Exercise directions -
In the records below, find the line that contains "(知ってるぞーって！？)" and repeat it, along with each line after it, exactly as written.

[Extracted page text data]
****
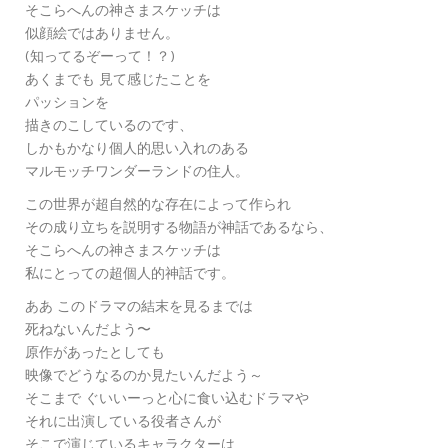
そこらへんの神さまスケッチは
似顔絵ではありません。
(知ってるぞーって！？)
あくまでも 見て感じたことを
パッションを
描きのこしているのです、
しかもかなり個人的思い入れのある
マルモッチワンダーランドの住人。
この世界が超自然的な存在によって作られ
その成り立ちを説明する物語が神話であるなら、
そこらへんの神さまスケッチは
私にとっての超個人的神話です。
ああ このドラマの結末を見るまでは
死ねないんだよう〜
原作があったとしても
映像でどうなるのか見たいんだよう～
そこまで ぐいいーっと心に食い込むドラマや
それに出演している役者さんが
そこで演じているキャラクターは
****
Solution -
(知ってるぞーって！？)
あくまでも 見て感じたことを
パッションを
描きのこしているのです、
しかもかなり個人的思い入れのある
マルモッチワンダーランドの住人。
この世界が超自然的な存在によって作られ
その成り立ちを説明する物語が神話であるなら、
そこらへんの神さまスケッチは
私にとっての超個人的神話です。
ああ このドラマの結末を見るまでは
死ねないんだよう〜
原作があったとしても
映像でどうなるのか見たいんだよう～
そこまで ぐいいーっと心に食い込むドラマや
それに出演している役者さんが
そこで演じているキャラクターは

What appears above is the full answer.